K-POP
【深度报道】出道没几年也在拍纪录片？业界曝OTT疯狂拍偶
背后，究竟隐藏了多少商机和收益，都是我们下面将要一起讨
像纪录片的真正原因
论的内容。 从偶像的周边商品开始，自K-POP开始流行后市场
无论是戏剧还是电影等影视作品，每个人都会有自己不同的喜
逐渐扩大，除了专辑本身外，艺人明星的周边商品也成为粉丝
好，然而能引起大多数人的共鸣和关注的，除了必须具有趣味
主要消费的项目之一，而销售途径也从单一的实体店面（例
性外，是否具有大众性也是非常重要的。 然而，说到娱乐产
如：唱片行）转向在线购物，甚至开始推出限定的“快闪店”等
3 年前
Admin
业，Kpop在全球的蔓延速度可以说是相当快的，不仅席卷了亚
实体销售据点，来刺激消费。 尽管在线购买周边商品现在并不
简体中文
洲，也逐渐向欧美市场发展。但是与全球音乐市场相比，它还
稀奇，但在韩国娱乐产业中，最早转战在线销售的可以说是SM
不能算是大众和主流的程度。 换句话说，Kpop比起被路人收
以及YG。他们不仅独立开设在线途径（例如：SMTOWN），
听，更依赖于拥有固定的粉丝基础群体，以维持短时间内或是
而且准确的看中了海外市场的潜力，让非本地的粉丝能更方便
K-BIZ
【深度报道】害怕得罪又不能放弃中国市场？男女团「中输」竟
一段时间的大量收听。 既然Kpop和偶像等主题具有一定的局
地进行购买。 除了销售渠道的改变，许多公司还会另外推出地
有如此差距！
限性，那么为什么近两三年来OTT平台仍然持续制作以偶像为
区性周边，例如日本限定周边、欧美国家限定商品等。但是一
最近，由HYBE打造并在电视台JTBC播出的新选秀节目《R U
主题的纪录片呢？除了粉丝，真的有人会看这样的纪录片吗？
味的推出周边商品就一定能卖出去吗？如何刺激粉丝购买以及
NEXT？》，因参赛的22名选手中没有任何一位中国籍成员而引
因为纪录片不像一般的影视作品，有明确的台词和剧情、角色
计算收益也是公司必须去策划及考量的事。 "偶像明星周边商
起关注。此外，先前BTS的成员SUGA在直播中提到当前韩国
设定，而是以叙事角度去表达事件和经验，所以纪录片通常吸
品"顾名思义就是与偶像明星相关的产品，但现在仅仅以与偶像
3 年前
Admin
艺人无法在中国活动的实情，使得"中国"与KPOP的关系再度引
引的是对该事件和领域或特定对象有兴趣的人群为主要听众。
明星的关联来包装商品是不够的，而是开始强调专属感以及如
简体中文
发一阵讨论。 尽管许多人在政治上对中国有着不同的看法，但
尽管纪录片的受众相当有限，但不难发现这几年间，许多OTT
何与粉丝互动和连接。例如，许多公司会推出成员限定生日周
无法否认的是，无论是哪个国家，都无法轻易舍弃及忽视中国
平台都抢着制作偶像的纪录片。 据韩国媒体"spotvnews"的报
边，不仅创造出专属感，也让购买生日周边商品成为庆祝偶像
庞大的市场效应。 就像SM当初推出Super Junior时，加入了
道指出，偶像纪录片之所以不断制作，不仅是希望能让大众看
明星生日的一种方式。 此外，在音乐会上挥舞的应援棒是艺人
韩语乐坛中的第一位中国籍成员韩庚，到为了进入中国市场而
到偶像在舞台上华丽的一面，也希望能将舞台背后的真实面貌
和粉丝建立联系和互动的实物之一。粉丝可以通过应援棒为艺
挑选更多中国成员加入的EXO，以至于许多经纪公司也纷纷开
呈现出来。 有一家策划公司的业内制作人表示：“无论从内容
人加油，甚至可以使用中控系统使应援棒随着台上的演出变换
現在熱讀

--

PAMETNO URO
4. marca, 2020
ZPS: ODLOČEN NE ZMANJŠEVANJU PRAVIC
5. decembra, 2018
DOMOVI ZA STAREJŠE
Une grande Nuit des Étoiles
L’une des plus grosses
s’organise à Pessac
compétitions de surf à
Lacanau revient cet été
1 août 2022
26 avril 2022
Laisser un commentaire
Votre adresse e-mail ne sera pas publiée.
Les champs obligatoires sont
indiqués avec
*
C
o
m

_Task description:_ Look through the entries, and return every line that the word "深度报道" appears in.

_Written response:_
【深度报道】出道没几年也在拍纪录片？业界曝OTT疯狂拍偶
【深度报道】害怕得罪又不能放弃中国市场？男女团「中输」竟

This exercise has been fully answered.